Hero image for "Brazil's Engine Room: Ancelotti Has Named His Midfield — Now He Has to Make It Work"

Brazil's Engine Room: Ancelotti Has Named His Midfield — Now He Has to Make It Work


Day 17 until kickoff

Seventeen days out, and the squad news is finally settling into something concrete. England named their squad Friday. The final 26-player lists are due to FIFA by June 2. The tournament opener — Mexico hosting South Africa on June 11 — is close enough to smell. This week, the last of the major squads drop, and the conversation shifts from "who's in?" to "how does this actually work?" Nowhere is that question more loaded than in Brazil's midfield.


The Rebuild Nobody Wanted to Admit Was Happening

Brazil have won the World Cup five times. They have also been knocked out in the quarterfinals in four of the last five tournaments — including that 7-1 semifinal implosion on home soil in 2014 — and eliminated in the round of 16 in 2010. The pattern is uncomfortable, and it runs through the middle of the pitch.

Carlo Ancelotti's squad, now finalized, reflects an attempt to break that cycle. According to Goal.com, Brazil face Morocco, Haiti, and Scotland in Group C — a draw that looks manageable on paper but offers zero margin for the kind of midfield disorganization that has plagued the Seleção in recent tournaments.

The notable omissions tell the story as clearly as the inclusions. FourFourTwo reports that Andrey Santos and the 113-capped Thiago Silva both miss out — the latter a genuine generational farewell that closes one era entirely. Richarlison is out. Savinho is out. Ancelotti has made cuts that signal he wants a specific shape, not a greatest-hits collection.


Who's Actually Competing for the Engine Room

The midfield picture that emerges from the confirmed squad is genuinely open. Goal.com's squad breakdown places Brazil's hopes on a blend of European club experience and domestic form — a mix that sounds good in a press release and gets tested the moment Morocco press high in Houston.

The big headline attached to this squad isn't a midfielder at all: it's Neymar, included at 34 despite a spell back at Santos described by FourFourTwo as "beset with injuries." Ancelotti is betting that a fit Neymar changes what's possible in the final third — but that bet only pays if the midfield behind him can actually win the ball and move it cleanly.

That's the real competition for control: not a single position battle, but a question of system. Ancelotti built his reputation on midfields that were disciplined without being dull. Whether he can transplant that to a Brazilian squad carrying the weight of five decades of expectation is the subplot worth tracking when Group C kicks off.


Around the Tournament: Portugal's "Plus One" and England's Friday Reveal

Portugal name Ronaldo — and honor Diogo Jota.
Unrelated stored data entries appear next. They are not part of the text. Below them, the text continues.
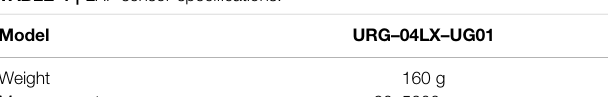
TABLE 4 | LRF sensor speci fi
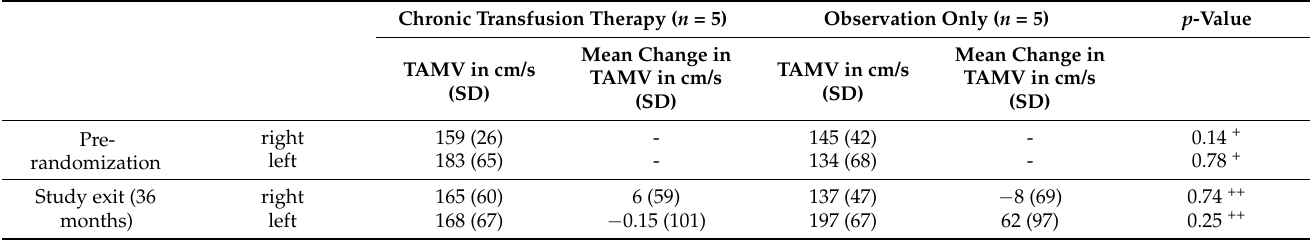
Table 1. Comparison of changes in time averaged mean velocity (TAMV) in observation and chronic RBC transfusion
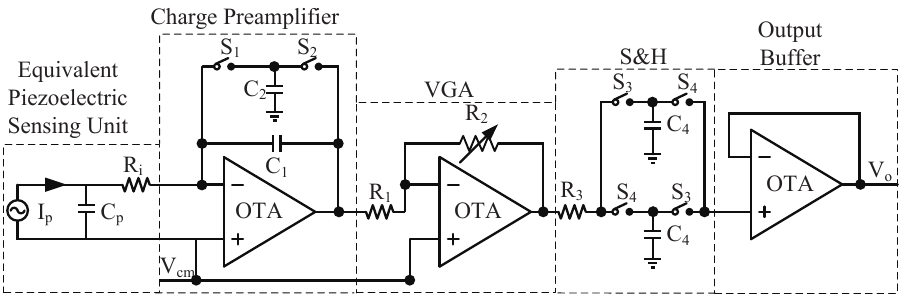
Figure 2. Proposed architecture of the analog front end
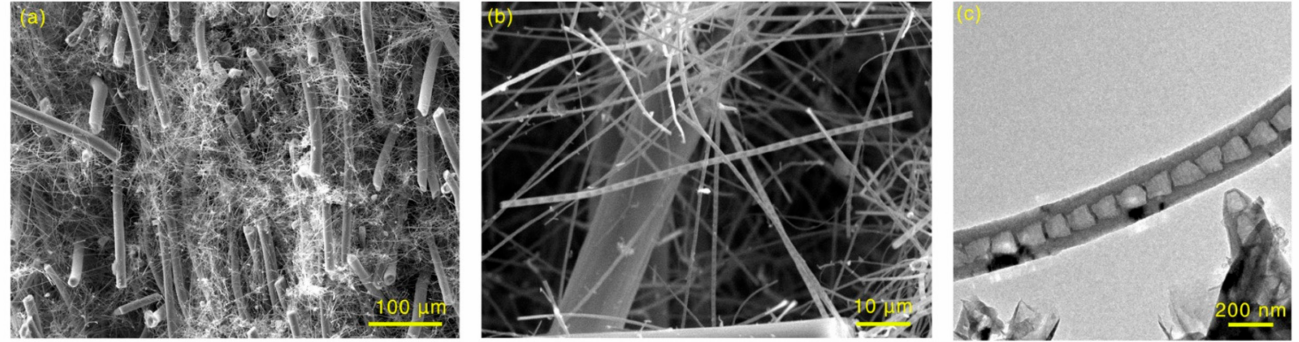
Figure 8. ( a , b ) SEM and ( c ) TEM images of CNTs in 2D needle-punched carbon fiber preform. The SEM images (Figure 9a–c) of the fracture show that the pyrocarbon matrix in C/C them. The reason for this is that, perpendicular to the direction of the layered pyrocarbon, the CTE is much higher than that of the parallel direction and carbon fibers. As a result, when it suffers thermal shock, cracks are easily generated in the layered pyrocarbon matrix. For CC/C composites (Figure 9d), many CNTs are pulled out and holes are distributed on the fracture surface. In addition, the pyrocarbon matrix completely fills the space between carbon fibers. The fracture surface of the CNT-reinforced pyrocarbon matrix is much rougher than that of C/C composites. As illustrated in the TEM image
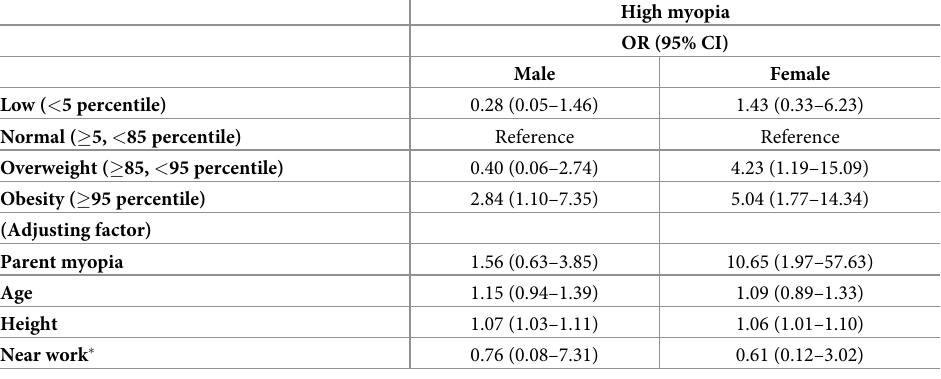
All analyses used integrated weight values. � presented > 1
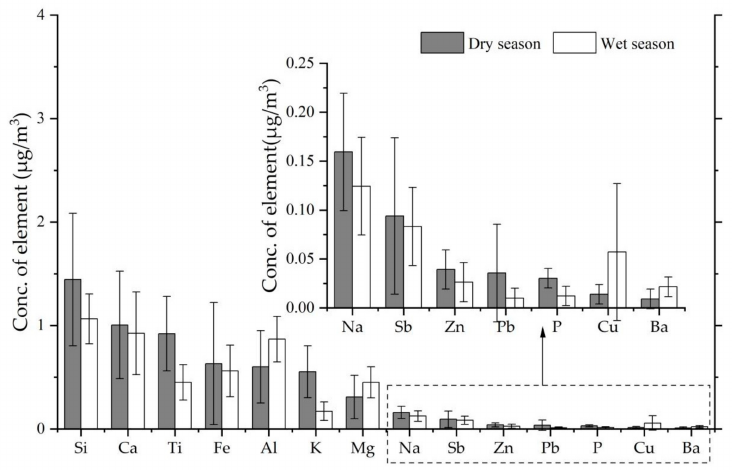
Figure 4. Mean concentrations of inorganic elements in PM 2.5 sampled at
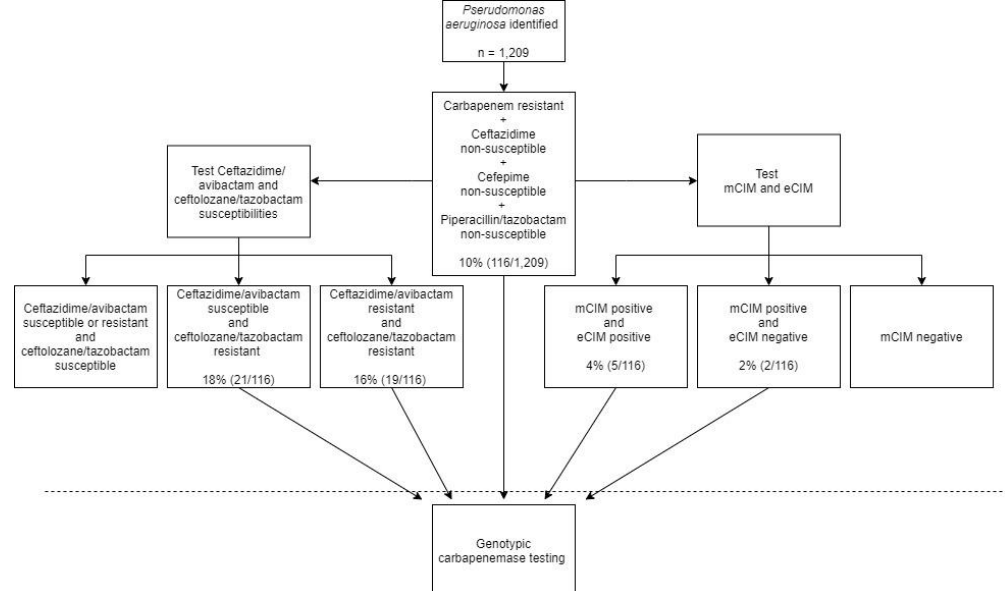
Figure 1. Algorithm for carbapenemase detection in Pseudomonas aeruginosa . The percent (number of isolates meeting current criteria / number meeting preceding criteria) refers to application of the algorithm to the surveillance program evaluated. mCIM, modified-carbapenem inactivation method; eCIM, EDTA-modified carbapenem inactivation method.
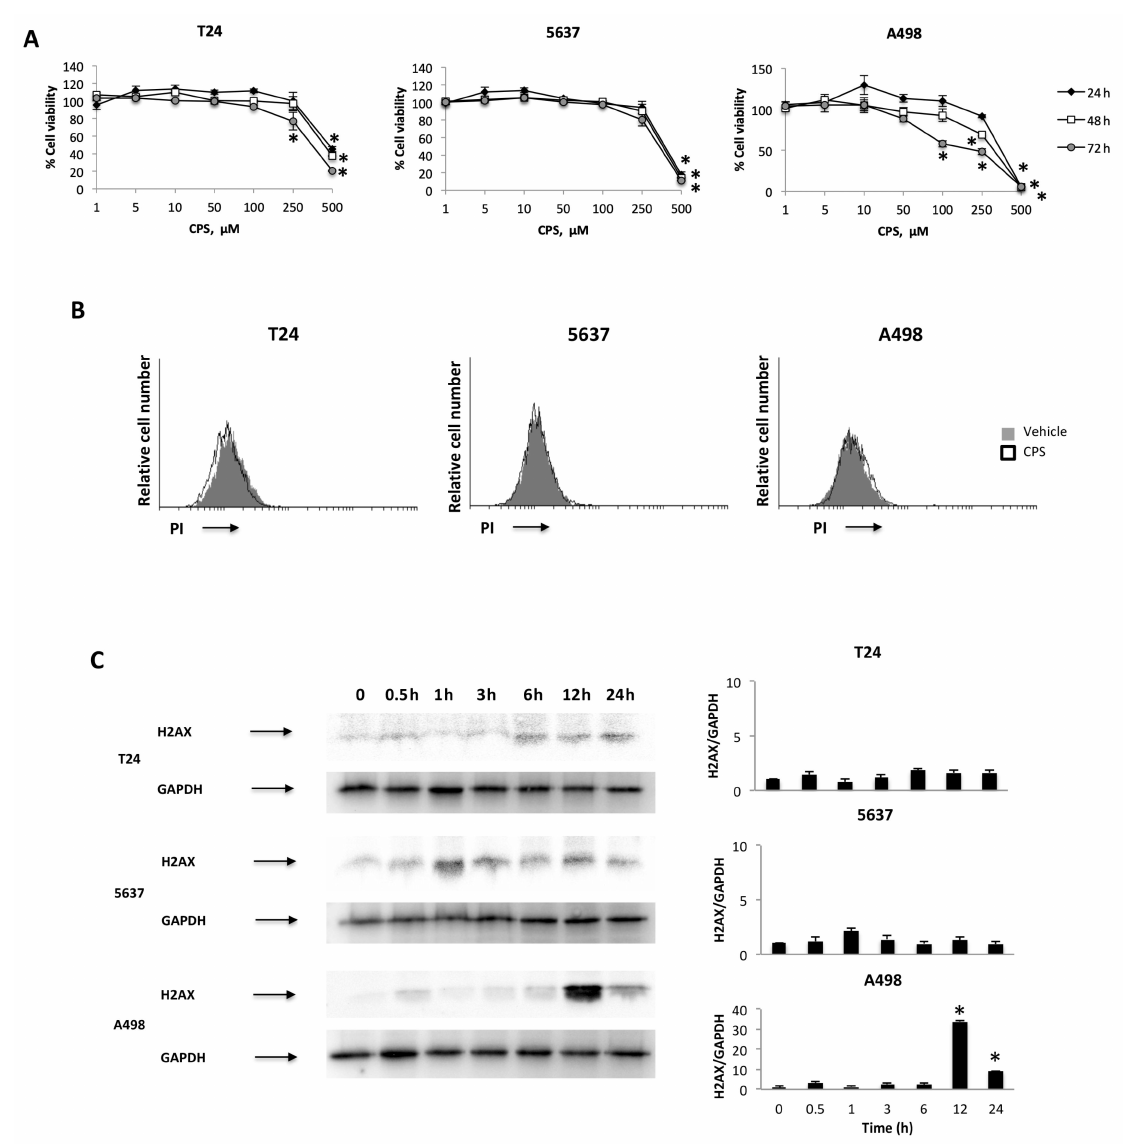
Figure 1. CPS effects on T24, 5637 and A498 cell lines. ( A ) Cell viability was evaluated by 3-(4,5- dimethylthiazol-2-yl)-2,5-diphenyltetrazolium bromide (MTT) assay in T24, 5637 and A498 cells treated with different doses of CPS for up to 72 h. Data shown are expressed as mean ± SE of three separate experiments; * p < 0.05. ( B ) T24, 5637 and A498 cells were treated with 50 µ M CPS for 24 h and then PI incorporation was analyzed by flow cytometry. Histograms are representative of one of three separate experiments. ( C ) Representative immunoblots for H2AX expression levels in total cellular lysates from T24, 5637 and A498 cells treated with CPS for up to 24 h. Blots are representative of one of three separate experiments. H2AX densitometry values were normalized to GAPDH, used as the loading control. The H2AX protein levels were determined with respect to time 0. Data are expressed as mean ± SD; * p < 0.001. Detailed information about the Western blotting can be found in Figure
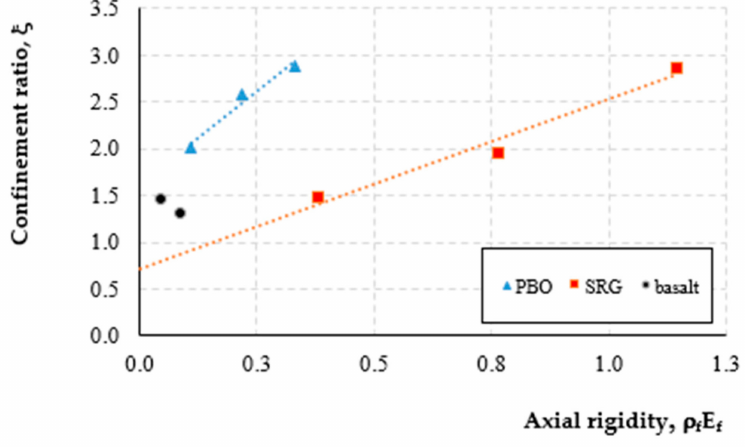
Figure 13. Confinement ratio versus axial rigidity for confined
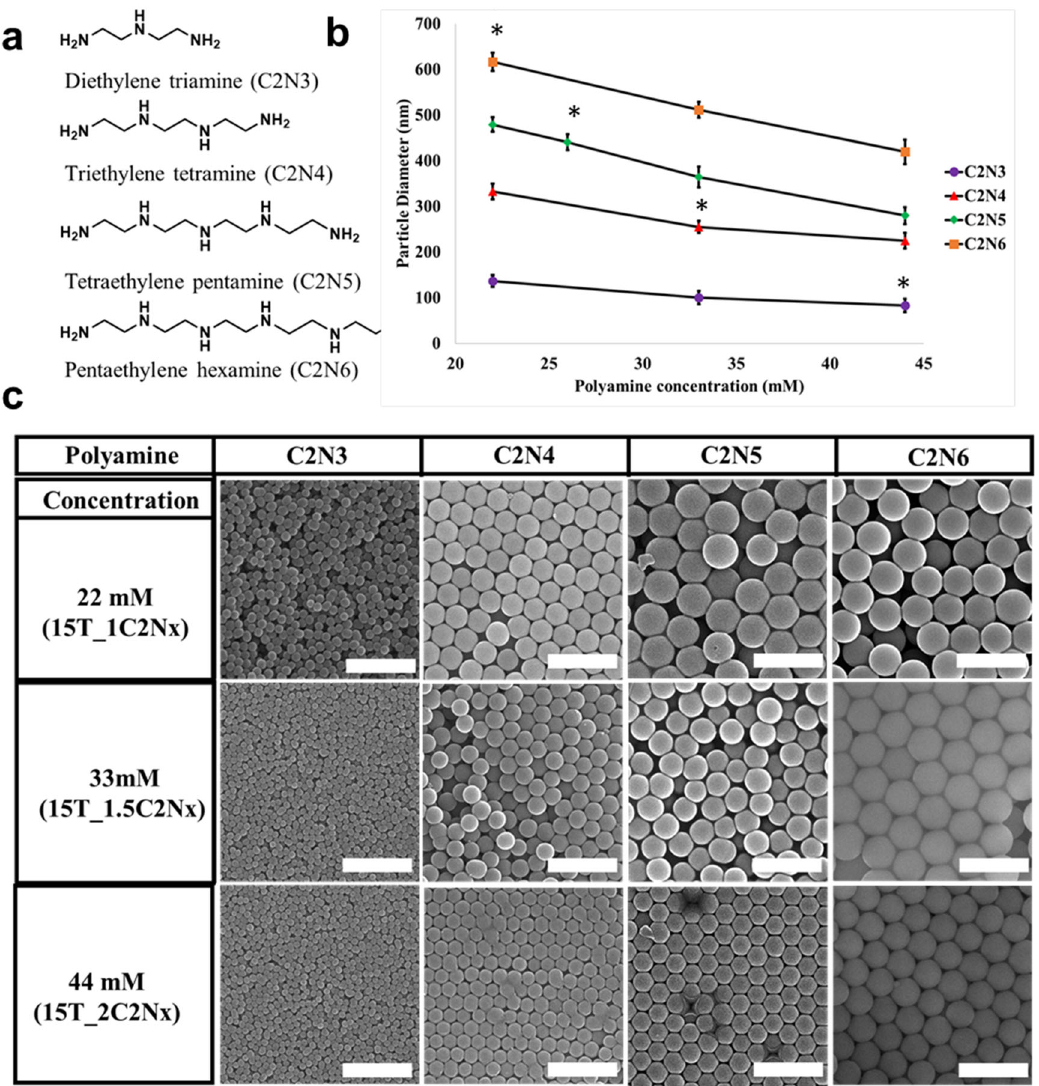
Fig. 1 Bioinspired silica synthesis using polyamines of different chain lengths and concentrations. a Molecular structures of polyamines. b Plot of average silica particle diameter ( n = 100; error bars represent stand deviation) obtained using SEM images of particles grown in presence of different polyamines and at different polyamine concentrations (data points marked with * correspond to the particle diameters obtained at a constant Si:N ratio of 2.5:1), and c SEM images of fi nal particles grown at various polyamine concentrations (22 – 44 mM (the corresponding mole ratios in brackets)) using 330 mM silicic acid concentration in aqueous phase. Scale bars 1 µ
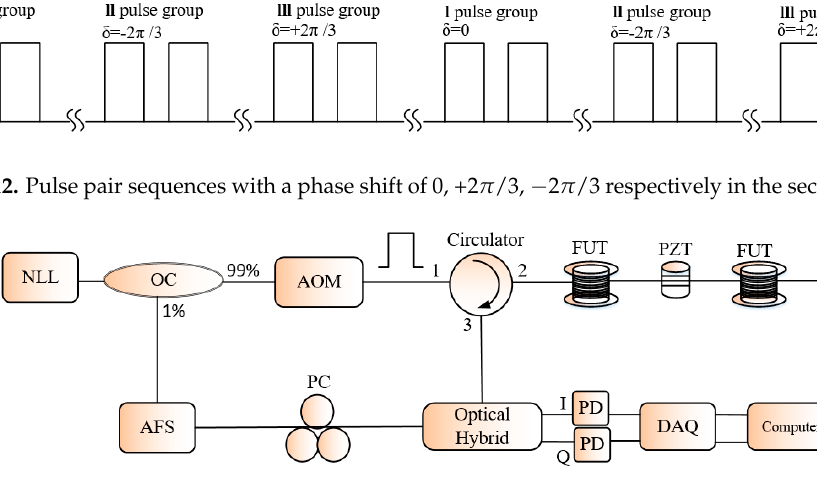
Figure 13. Setup of the Φ‐ OTDR based sensor using the 90 ° optical hybrid for phase demodulation. AFS: acoustic frequency shifter.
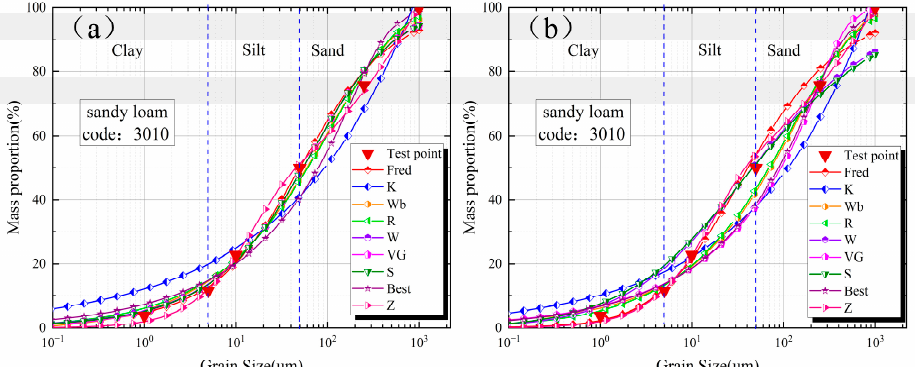
Figure 2. Comparison of the effect of sample point fitting and non-sample point prediction: ( a ) the graph of each model fitted using these six sample points, ( b ) the graph of each model fitted using the five sample points except that with a particle size of 50 μm .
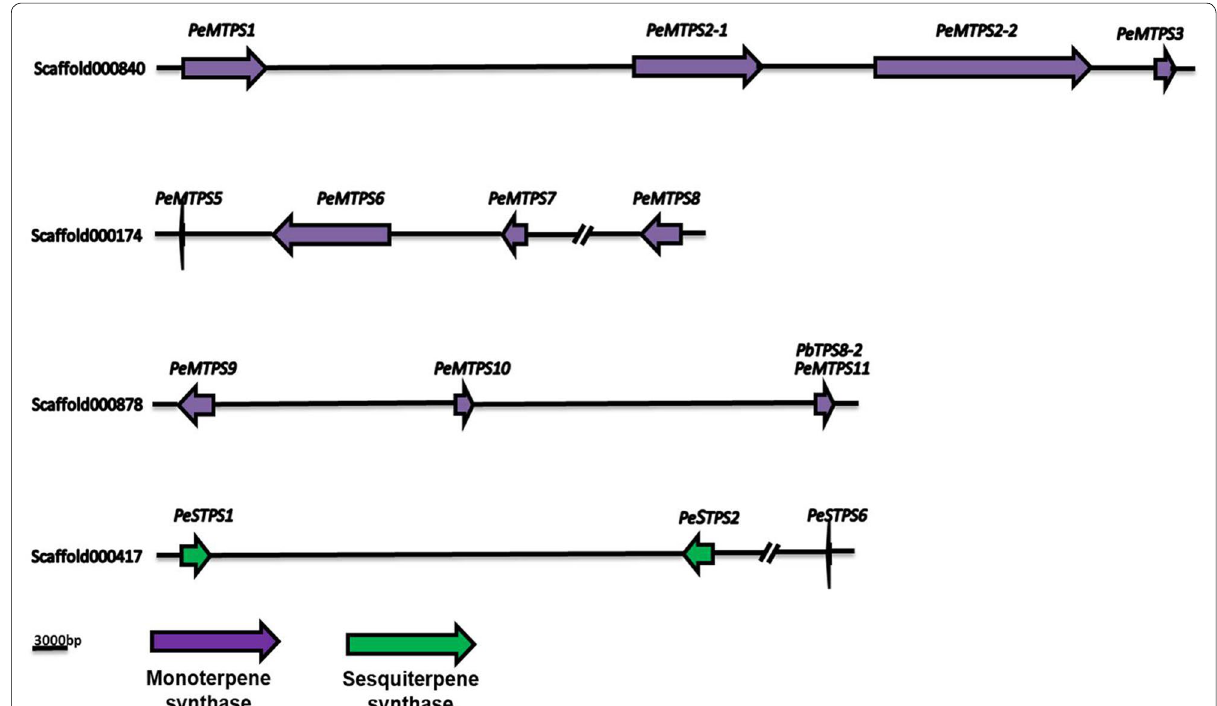
Fig. 4 TPS of P. equestris form several clusters. The genes are located on the scaffolds which is form from the assembly of the P. equestris genome. The arrow direction shows the translation direction of genes, yellow arrow indicated the monoterpene synthase and green arrow represented sesquiterpene synthase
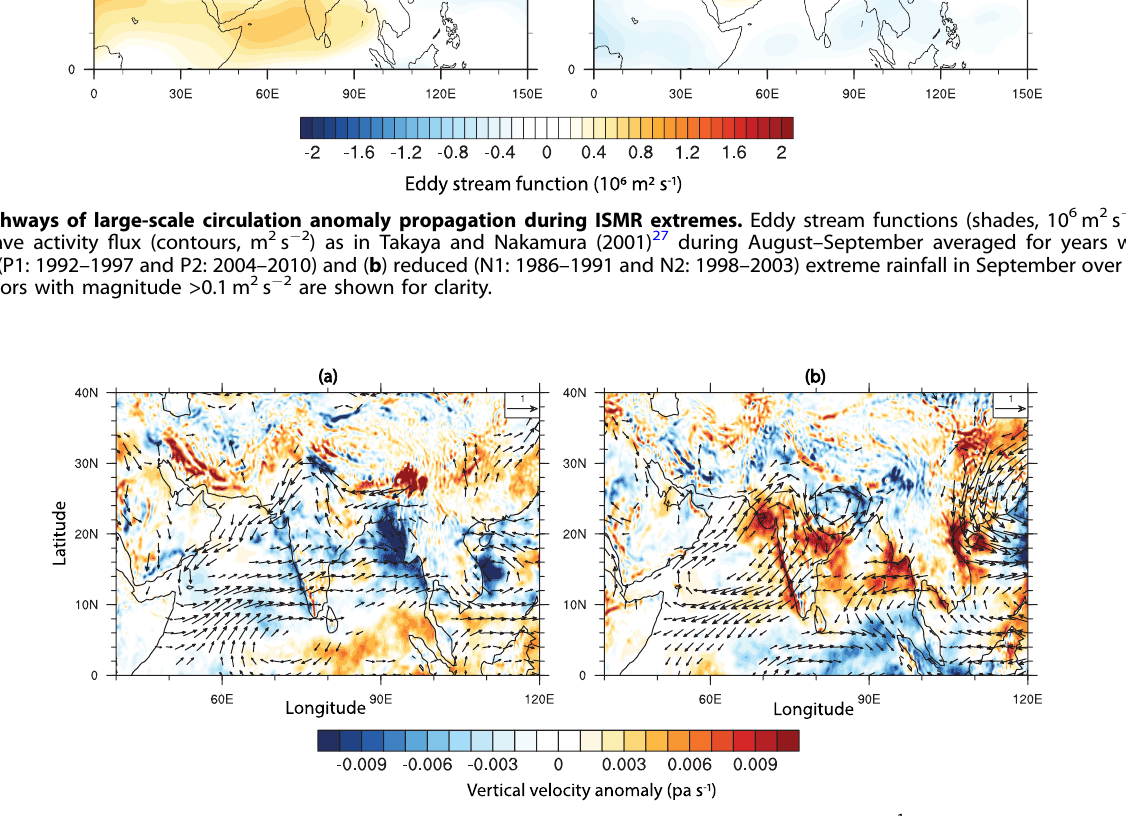
Fig. 4 Effect on circulation changes over the Monsoon region. Vertical velocity anomaly (shaded, Pa s − 1 ) and 850 hPa wind anomalies (vector, m s − 1 ) during September for a increased (P1: 1992 – 1997 and P2: 2004 – 2010) and b reduced (N1: 1986 – 1991 and N2: 1998 – 2003) extreme rainfall in September over central India. Vectors with magnitude >0.2 m s − 1 are shown for clarity.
BBC Sport reports that Cristiano Ronaldo, 41, has been named in Portugal's squad for a record sixth World Cup. Coach Roberto Martinez named a group of "27 players plus one" — the plus one being the spirit of Diogo Jota, the former Liverpool forward who died in a car crash last July. "He is our strength, our joy," Martinez said. It's the kind of moment that reminds you the World Cup carries things bigger than football.

England's squad drops Friday. Sky Sports confirms that Thomas Tuchel names his England squad on Friday May 22, with Scotland having already revealed theirs earlier in the week. The June 2 deadline for all 48 final squads is now the last major administrative milestone before the tournament itself.


Countdown Corner

Brazil have won the World Cup five times — more than any other nation. They have never won it outside of their own continent or Europe. The 2026 tournament, played across the United States, Canada, and Mexico, gives them their first shot at changing that. No pressure.